▸ GIVEN INSTRUCTION 1
Please lay out the stretch of the entries from the line containing "catalogue / barcode: US 2223704" through the end of the entries as a numbered list, leaving out blank lines.

Start READING TEXT

Administrative Law Outline

Dean Ken Kilbert Spring 2013

General Info:

· The Administrative Procedure Act (APA) is the statute governing federal agencies.

· Challenges under the APA can be procedural or substantive

o Procedural (did they follow all the procedural hurdles they had to when making decision?)

o Substantive (was the decision logical or stupid?)

§ Arbitrary and capricious review common; generally deferential standard to agency; hard to challenge agency’s decision (swimming upstream)

§ This makes it better to advocate at the agency level and win there before trying to just go to court (can at least get concessions towards your side even if you don’t win completely overall)

· Federal Agencies

o APA § 551 – most parts of the federal govt. are agencies EXCEPT Congress, the Sup. Ct., and the President

§ Executive Agencies – those headed by a person that is appointed by the President and who serves at the pleasure of the President (ex. Secretary of the Interior)

End READING TEXT

▸ GIVEN INSTRUCTION 2
Write out the stretch of the administrative law outline from "o Procedural (did" through "win completely overall)" again, swapping "concessions" for "compromises".

Start DATA LINES

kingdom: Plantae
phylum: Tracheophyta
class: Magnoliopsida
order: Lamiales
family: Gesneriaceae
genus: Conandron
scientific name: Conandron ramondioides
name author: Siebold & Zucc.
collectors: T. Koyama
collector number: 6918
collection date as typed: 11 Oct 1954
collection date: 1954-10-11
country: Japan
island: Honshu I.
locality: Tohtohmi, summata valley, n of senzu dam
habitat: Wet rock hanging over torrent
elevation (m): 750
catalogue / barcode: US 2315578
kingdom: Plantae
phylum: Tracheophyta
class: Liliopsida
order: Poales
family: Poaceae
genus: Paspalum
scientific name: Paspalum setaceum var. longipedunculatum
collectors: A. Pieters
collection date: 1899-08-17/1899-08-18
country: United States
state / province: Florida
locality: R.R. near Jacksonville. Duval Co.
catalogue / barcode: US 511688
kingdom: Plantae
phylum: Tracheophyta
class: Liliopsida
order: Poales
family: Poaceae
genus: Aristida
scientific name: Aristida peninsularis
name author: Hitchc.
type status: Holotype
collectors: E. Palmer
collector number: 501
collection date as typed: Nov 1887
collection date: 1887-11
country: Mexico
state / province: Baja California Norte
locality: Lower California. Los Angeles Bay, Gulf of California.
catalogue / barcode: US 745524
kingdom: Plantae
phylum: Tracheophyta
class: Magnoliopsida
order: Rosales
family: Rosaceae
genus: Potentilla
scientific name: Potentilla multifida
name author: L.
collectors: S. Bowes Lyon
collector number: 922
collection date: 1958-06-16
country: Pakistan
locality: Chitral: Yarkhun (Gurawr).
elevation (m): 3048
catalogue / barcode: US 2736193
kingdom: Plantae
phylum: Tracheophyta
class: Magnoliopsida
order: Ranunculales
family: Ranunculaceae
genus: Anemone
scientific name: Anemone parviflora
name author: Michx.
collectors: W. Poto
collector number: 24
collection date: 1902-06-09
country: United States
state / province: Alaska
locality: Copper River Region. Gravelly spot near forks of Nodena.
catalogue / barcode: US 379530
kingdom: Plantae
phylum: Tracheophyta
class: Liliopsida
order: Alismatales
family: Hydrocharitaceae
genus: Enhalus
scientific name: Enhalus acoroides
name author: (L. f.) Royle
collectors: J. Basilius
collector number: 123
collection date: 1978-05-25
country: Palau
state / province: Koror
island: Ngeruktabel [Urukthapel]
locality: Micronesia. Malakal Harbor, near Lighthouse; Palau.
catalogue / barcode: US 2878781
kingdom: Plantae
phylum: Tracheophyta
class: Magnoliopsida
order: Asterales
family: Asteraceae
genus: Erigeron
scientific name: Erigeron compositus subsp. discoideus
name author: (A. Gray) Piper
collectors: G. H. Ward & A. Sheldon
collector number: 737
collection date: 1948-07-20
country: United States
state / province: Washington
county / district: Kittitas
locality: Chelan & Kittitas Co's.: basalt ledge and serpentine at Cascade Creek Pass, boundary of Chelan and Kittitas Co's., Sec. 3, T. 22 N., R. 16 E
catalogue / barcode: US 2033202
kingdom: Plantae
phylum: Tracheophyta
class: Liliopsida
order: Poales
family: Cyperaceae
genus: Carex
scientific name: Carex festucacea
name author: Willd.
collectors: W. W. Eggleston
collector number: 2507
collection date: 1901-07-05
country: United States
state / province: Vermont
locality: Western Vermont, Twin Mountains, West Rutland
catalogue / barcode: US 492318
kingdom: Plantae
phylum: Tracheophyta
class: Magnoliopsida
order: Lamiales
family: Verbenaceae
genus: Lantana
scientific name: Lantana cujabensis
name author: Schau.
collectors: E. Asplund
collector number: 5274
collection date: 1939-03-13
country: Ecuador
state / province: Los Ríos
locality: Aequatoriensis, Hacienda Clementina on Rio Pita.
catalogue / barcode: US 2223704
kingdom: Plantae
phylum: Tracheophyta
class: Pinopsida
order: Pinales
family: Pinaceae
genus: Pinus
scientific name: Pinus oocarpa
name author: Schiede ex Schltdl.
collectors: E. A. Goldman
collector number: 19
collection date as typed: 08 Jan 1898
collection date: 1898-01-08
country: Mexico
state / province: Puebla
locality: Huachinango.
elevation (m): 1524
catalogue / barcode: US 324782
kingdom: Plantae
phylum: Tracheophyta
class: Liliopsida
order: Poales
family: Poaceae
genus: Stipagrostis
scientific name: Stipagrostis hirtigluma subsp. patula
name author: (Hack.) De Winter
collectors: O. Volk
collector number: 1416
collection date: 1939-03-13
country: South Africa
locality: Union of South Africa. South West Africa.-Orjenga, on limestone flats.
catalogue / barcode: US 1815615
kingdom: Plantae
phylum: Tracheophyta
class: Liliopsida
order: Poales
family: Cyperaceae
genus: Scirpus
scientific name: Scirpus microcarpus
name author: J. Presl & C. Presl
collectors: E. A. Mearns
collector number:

End DATA LINES

▸ TASK RESULT 1
1. catalogue / barcode: US 2223704
2. kingdom: Plantae
3. phylum: Tracheophyta
4. class: Pinopsida
5. order: Pinales
6. family: Pinaceae
7. genus: Pinus
8. scientific name: Pinus oocarpa
9. name author: Schiede ex Schltdl.
10. collectors: E. A. Goldman
11. collector number: 19
12. collection date as typed: 08 Jan 1898
13. collection date: 1898-01-08
14. country: Mexico
15. state / province: Puebla
16. locality: Huachinango.
17. elevation (m): 1524
18. catalogue / barcode: US 324782
19. kingdom: Plantae
20. phylum: Tracheophyta
21. class: Liliopsida
22. order: Poales
23. family: Poaceae
24. genus: Stipagrostis
25. scientific name: Stipagrostis hirtigluma subsp. patula
26. name author: (Hack.) De Winter
27. collectors: O. Volk
28. collector number: 1416
29. collection date: 1939-03-13
30. country: South Africa
31. locality: Union of South Africa. South West Africa.-Orjenga, on limestone flats.
32. catalogue / barcode: US 1815615
33. kingdom: Plantae
34. phylum: Tracheophyta
35. class: Liliopsida
36. order: Poales
37. family: Cyperaceae
38. genus: Scirpus
39. scientific name: Scirpus microcarpus
40. name author: J. Presl & C. Presl
41. collectors: E. A. Mearns
42. collector number:

▸ TASK RESULT 2
o Procedural (did they follow all the procedural hurdles they had to when making decision?)

o Substantive (was the decision logical or stupid?)

§ Arbitrary and capricious review common; generally deferential standard to agency; hard to challenge agency’s decision (swimming upstream)

§ This makes it better to advocate at the agency level and win there before trying to just go to court (can at least get compromises towards your side even if you don’t win completely overall)